Many of you spend a large chunk of your life stuck in traffic. And I feel for you; I lived in New York City with a car for seven years, and while I never commuted to work using my car, whenever I had to drive anywhere I felt like was living in my own personal Black Friday Mall Parking Lot.
And while you’re stuck in your car, fuming at how late you are, or how much of a jerk the guy in front of you is (and as an aside, why is it always the “guy”), you might look around and the road surface and think, “why don’t they widen this road?” If there isn’t enough road space, it seems like an obvious solution would be to just make more space, right?
Except, it turns out not to work. The reason for this is what is known as “induced demand“. Here’s what ends up happening when new lanes are built on a road:
- Traffic flows more freely (yay!)
- The road becomes attractive as a means of travel (yay!)
- People divert from their original routes to travel on the road (hmm)
- Other people who may not have made a trip at all may be induced to use the road (umm)
- More cars end up on the road (boo!)
- Traffic slows to a crawl again (no!)
If you doubt this, look around you. The road you’re on was once a two lane country road and now it’s a six lane arterial leading through a dense grove of strip malls. The New Jersey Turnpike, when it opened in 1951, was two lanes in each direction for most of its length, and yet now it is up to 14 total lanes in places (and they are currently in the process of adding six extra lanes to a 30 mile section).
The law of induced demand is a fascinating look into how we collectively misjudge situations, and I confess that I could write about it for hours. But even if transportation planning doesn’t interest you, it turns out that the law of induced demand has lessons to teach anyone who is interested in productivity, goal setting, and making awesome things happen.
You don’t need more
If you only had more money, you’d be able to do so much. You’d pay off your debt, travel more, buy all those things you’ve been wanting, etc. You could climb Everest, if only you had the money.
And yet, have you ever met someone who makes $250,000 a year and yet feels the exact same way? This person makes a ton a money–way more than you–and yet here they are, lamenting their sorry state of affairs. Makes you angry, right?
Well, don’t get too angry. At this very moment someone who is making much less than you is probably clenching a fist in your direction.
The point is, after basics are met, money often follows the same law of induced demand. The more you have, the more you end up using. From making sandwiches at home, now you go out to lunch. From having thrift store furniture, now you can afford to buy new. Options become available, and you’re likely to use them, keeping you in the same situation you were before.
Same problem with time
Who isn’t strapped for time these days? We’re running around all day, working hard, running errands, with little if any time to just sit down and relax. If only you had more time, right?
Problem is that it often doesn’t work that way. The more time you have, the less urgency things take on, which means that you might not gain any extra productivity. Your “new lanes” will fill up with the same slow traffic. And worse, with too much unstructured time, you could become paralyzed, in a way that you just couldn’t afford to do when your time was limited.

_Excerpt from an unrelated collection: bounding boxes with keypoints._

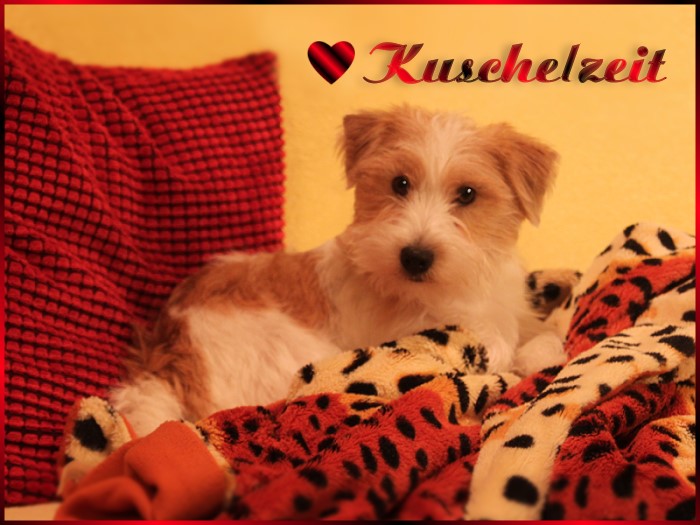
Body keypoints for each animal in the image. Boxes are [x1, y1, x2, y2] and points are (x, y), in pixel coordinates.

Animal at [111, 106, 567, 435]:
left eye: (468, 194)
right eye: (400, 184)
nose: (414, 256)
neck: (448, 291)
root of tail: (163, 351)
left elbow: (542, 336)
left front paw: (542, 351)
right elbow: (496, 345)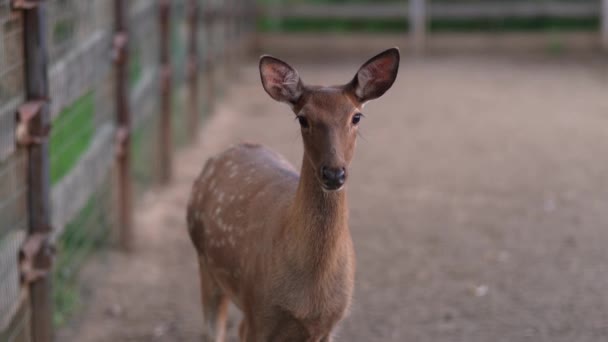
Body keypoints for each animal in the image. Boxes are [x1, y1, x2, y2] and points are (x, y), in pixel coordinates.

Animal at [188, 48, 402, 342]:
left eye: (356, 116)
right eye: (303, 118)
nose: (333, 173)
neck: (309, 298)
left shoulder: (330, 323)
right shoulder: (257, 315)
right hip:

Do I dare apply this to friends too?
It’s a rare person I find who feels like they are fully surrounded by love and understanding, and that is a shame. “If I only could find more people who understood me” is not an uncommon lament in this world. But are more friends really the answer? Is filling up your preferred social network with more “friends” really the answer? Well, have you ever been out with your friends and no one had anything to say to each other? Take it from me: more isn’t the answer. Something else is.
In short, it does not follow that having more space for something implies that more will happen. You probably don’t need more money. You don’t need more time. You need something else. Can you figure out what?
But enough about me. What do you wish you had more of?